[Opening Source material section]
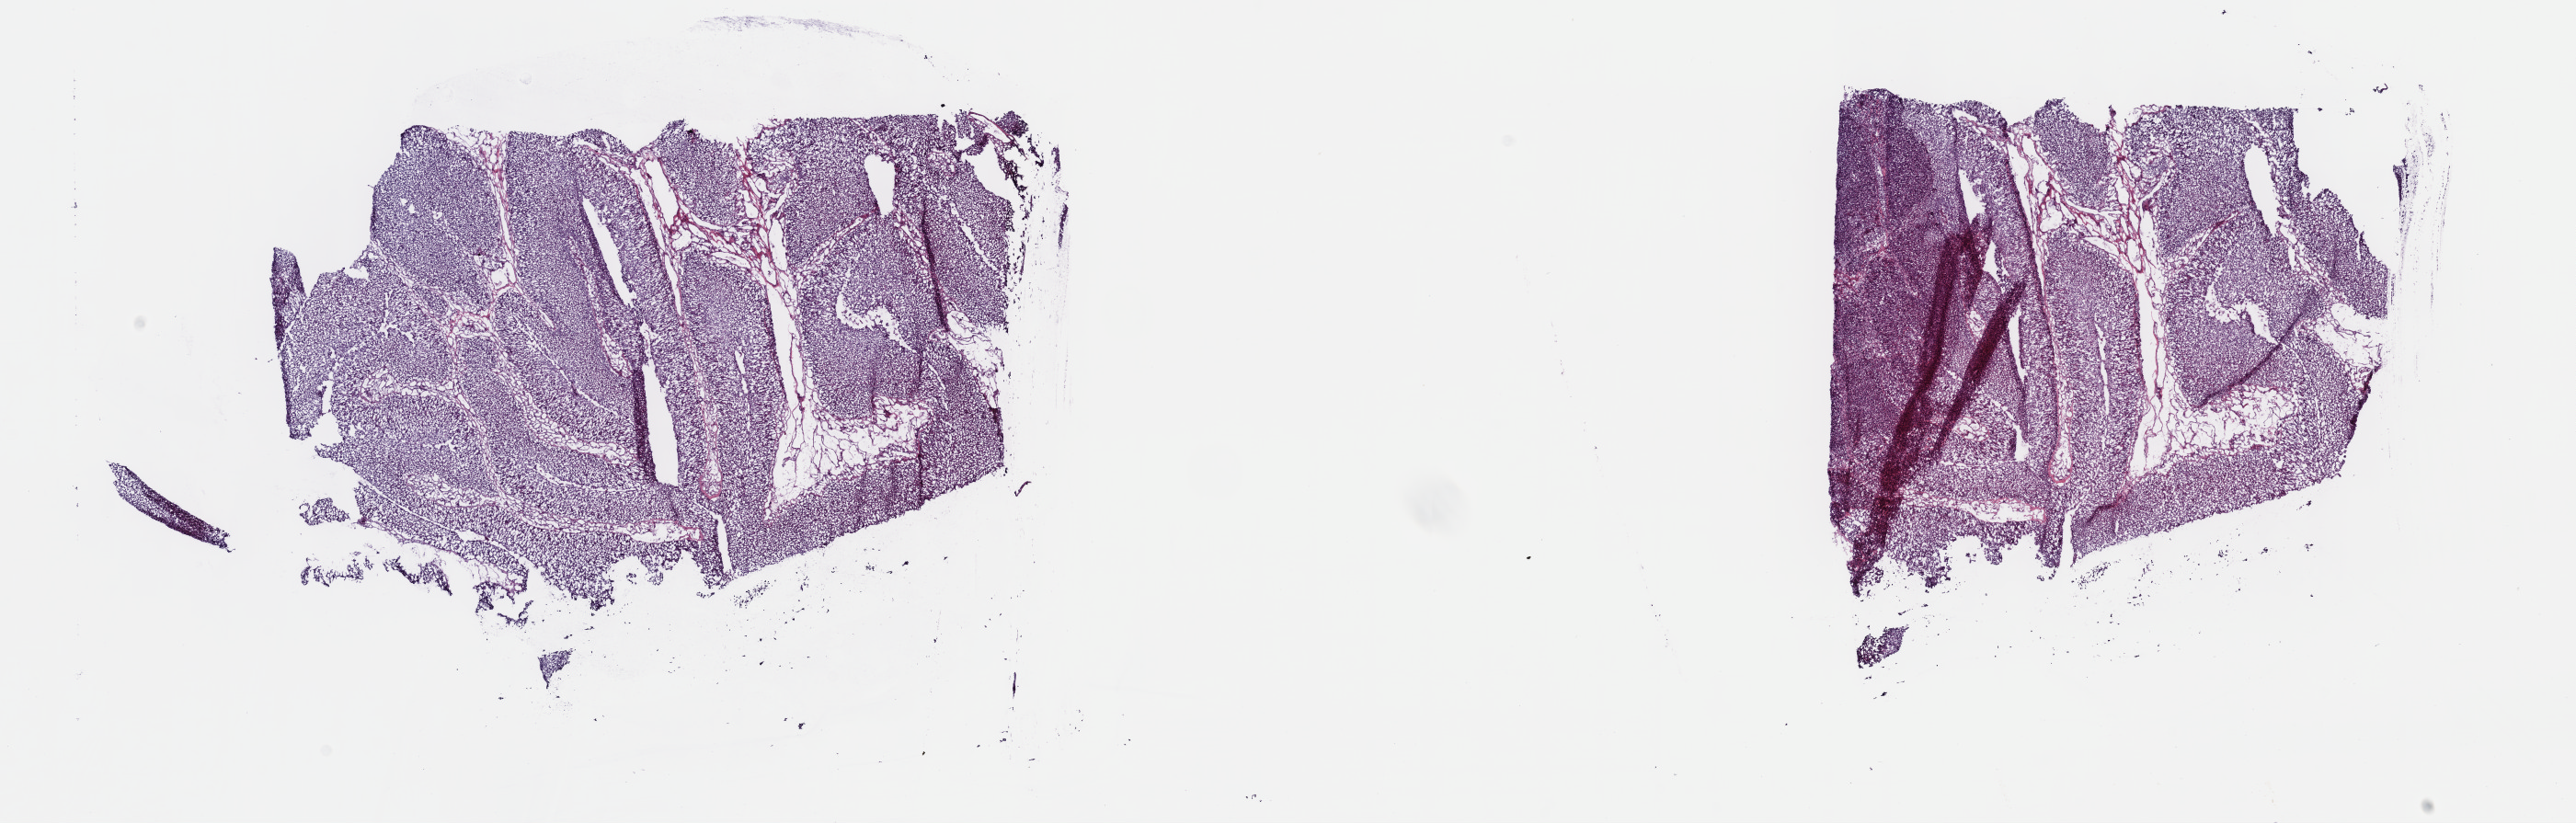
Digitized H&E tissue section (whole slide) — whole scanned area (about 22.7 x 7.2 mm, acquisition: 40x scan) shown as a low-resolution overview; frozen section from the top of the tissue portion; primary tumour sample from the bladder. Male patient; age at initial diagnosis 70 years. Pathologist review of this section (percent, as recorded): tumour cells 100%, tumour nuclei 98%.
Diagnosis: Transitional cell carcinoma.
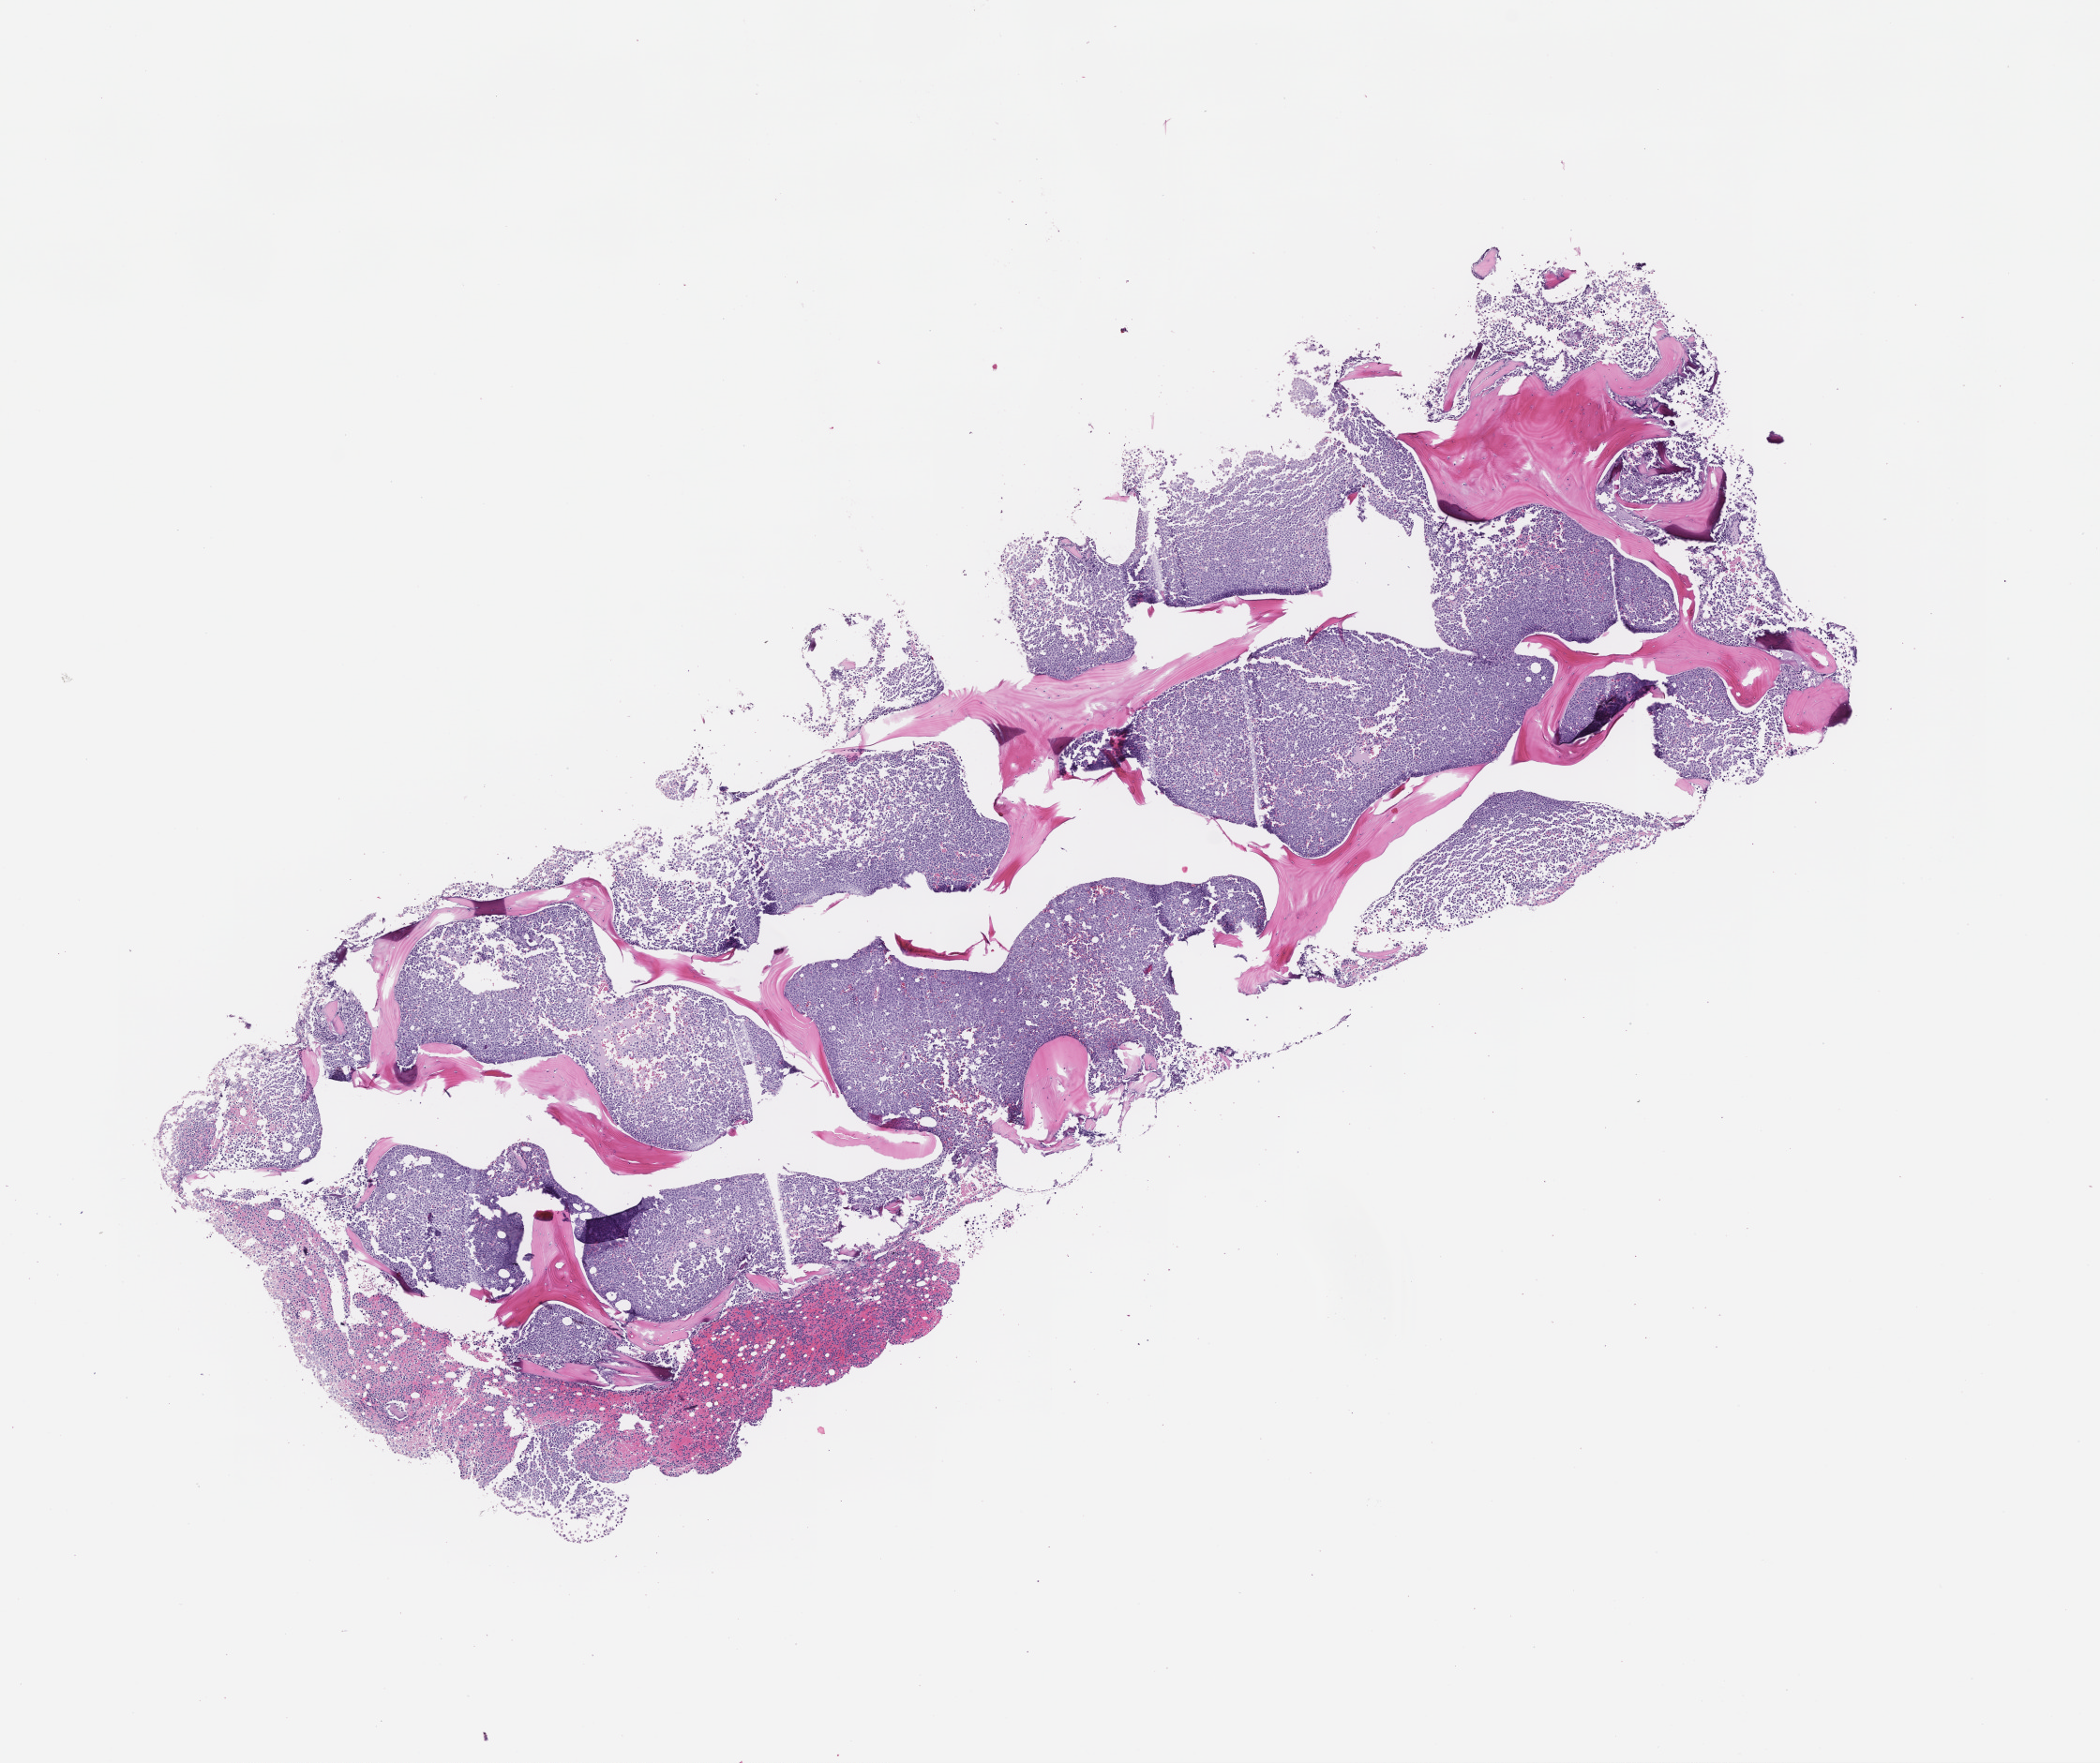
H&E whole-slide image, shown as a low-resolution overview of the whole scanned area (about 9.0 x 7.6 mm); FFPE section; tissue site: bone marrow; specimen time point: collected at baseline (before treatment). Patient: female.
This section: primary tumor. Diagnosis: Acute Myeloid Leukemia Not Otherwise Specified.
[Closing Source material section]
# What is needed
Repeat the listing above word for word and leave its images out.

# Response to this task
Digitized H&E tissue section (whole slide) — whole scanned area (about 22.7 x 7.2 mm, acquisition: 40x scan) shown as a low-resolution overview; frozen section from the top of the tissue portion; primary tumour sample from the bladder. Male patient; age at initial diagnosis 70 years. Pathologist review of this section (percent, as recorded): tumour cells 100%, tumour nuclei 98%.
Diagnosis: Transitional cell carcinoma.
H&E whole-slide image, shown as a low-resolution overview of the whole scanned area (about 9.0 x 7.6 mm); FFPE section; tissue site: bone marrow; specimen time point: collected at baseline (before treatment). Patient: female.
This section: primary tumor. Diagnosis: Acute Myeloid Leukemia Not Otherwise Specified.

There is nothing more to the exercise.